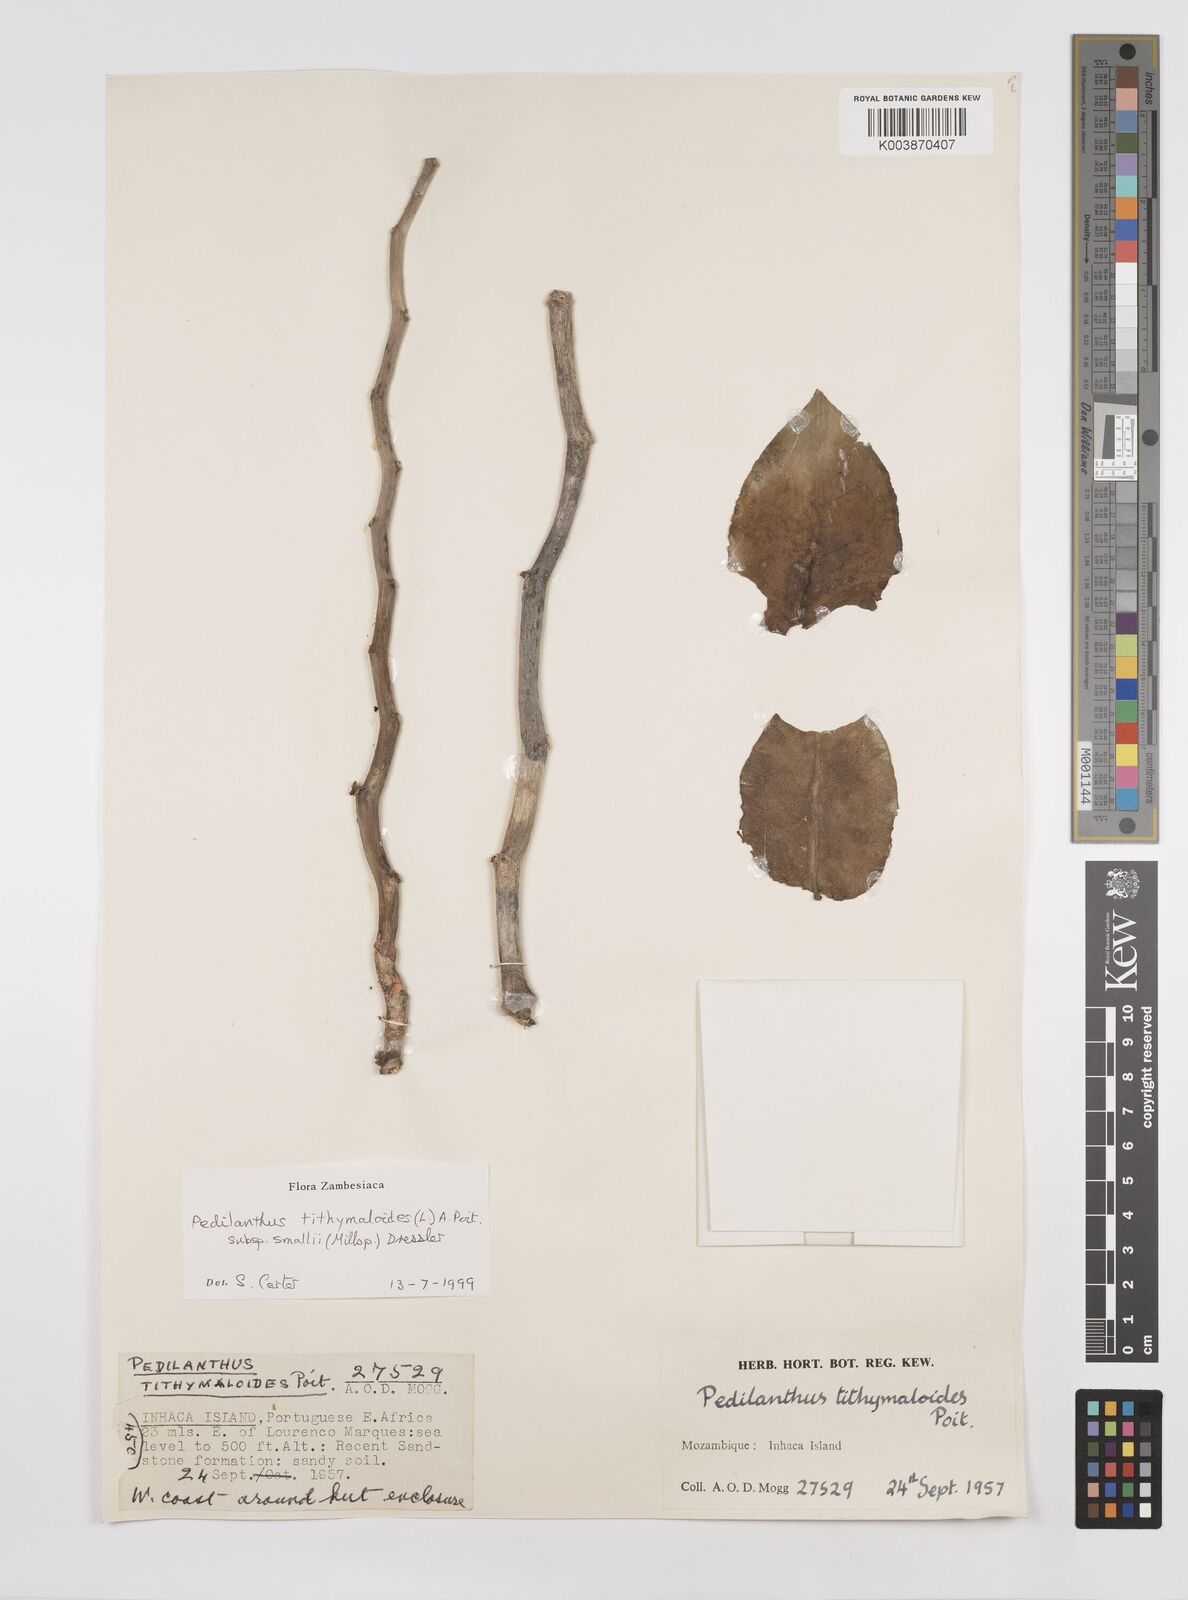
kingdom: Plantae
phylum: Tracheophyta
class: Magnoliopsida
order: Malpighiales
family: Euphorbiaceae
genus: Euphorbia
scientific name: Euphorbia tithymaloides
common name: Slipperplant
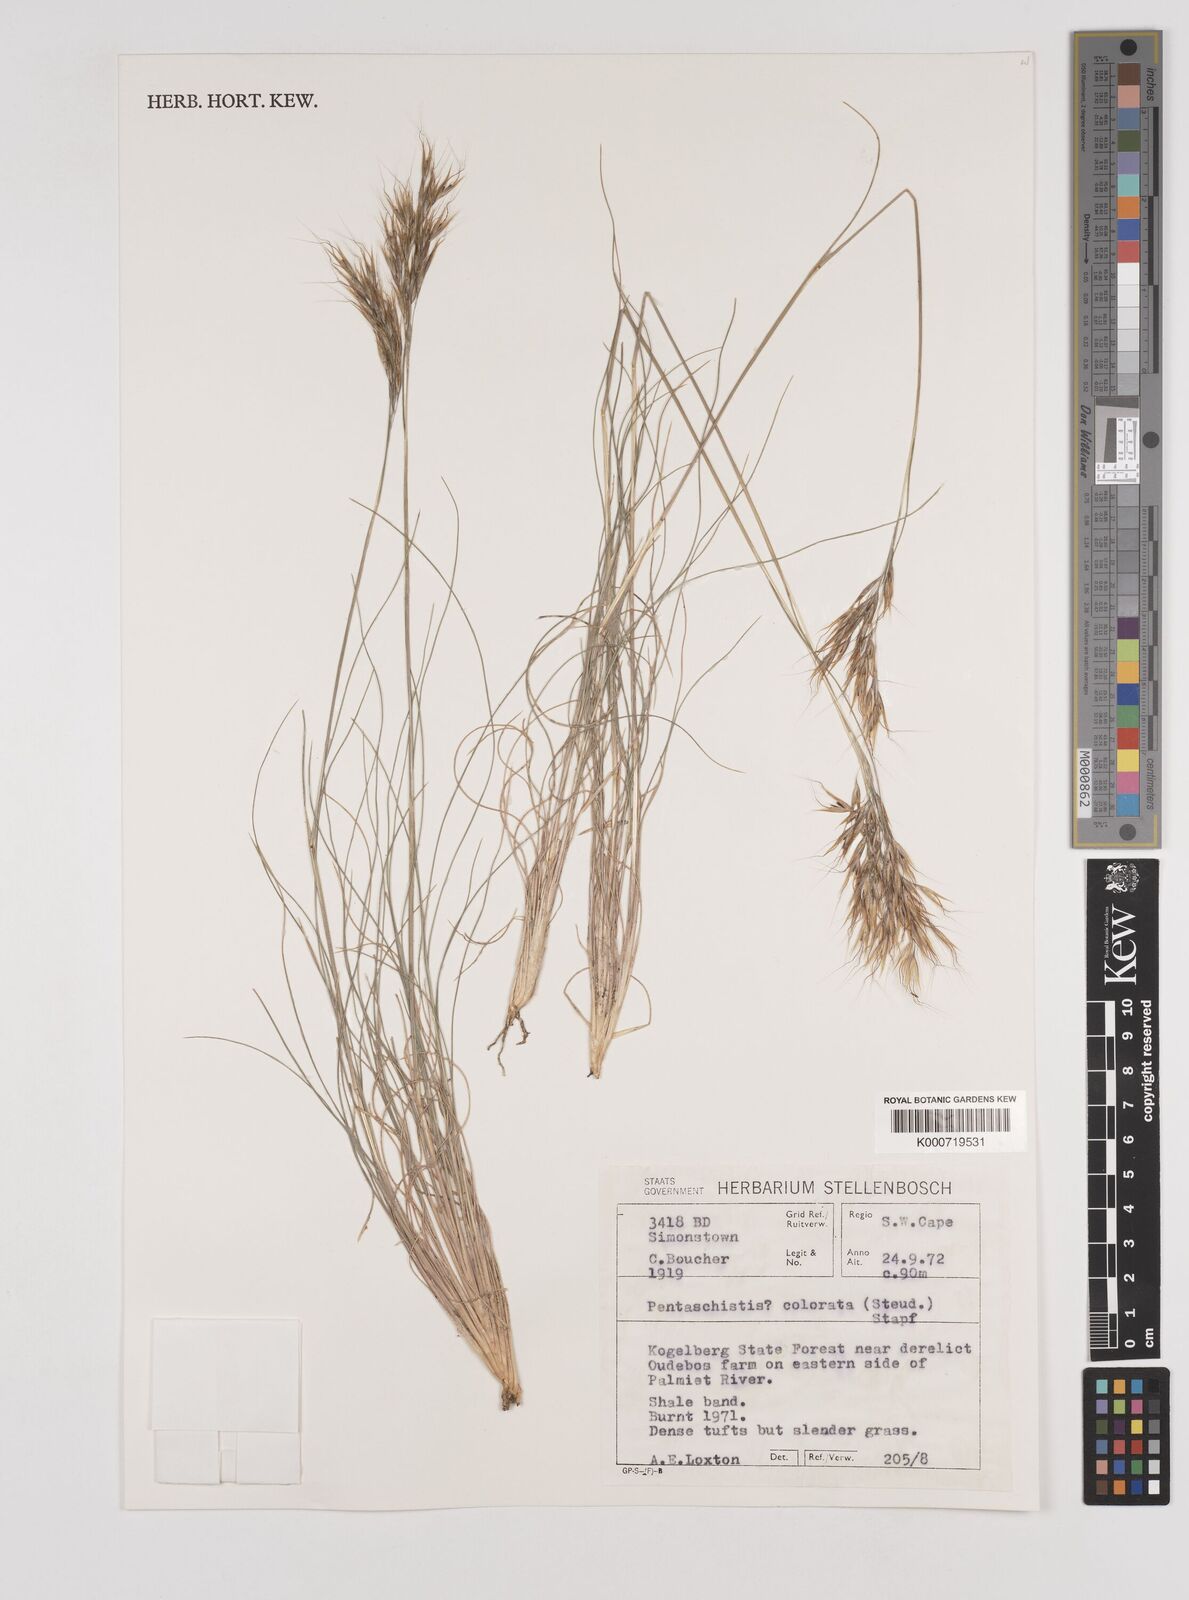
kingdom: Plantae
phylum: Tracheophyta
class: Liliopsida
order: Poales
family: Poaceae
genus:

___

## Problem requirements
Retype every line of the rows above word for word, leaving the pictures out.

## Answer below
kingdom: Plantae
phylum: Tracheophyta
class: Magnoliopsida
order: Malpighiales
family: Euphorbiaceae
genus: Euphorbia
scientific name: Euphorbia tithymaloides
common name: Slipperplant
kingdom: Plantae
phylum: Tracheophyta
class: Liliopsida
order: Poales
family: Poaceae
genus:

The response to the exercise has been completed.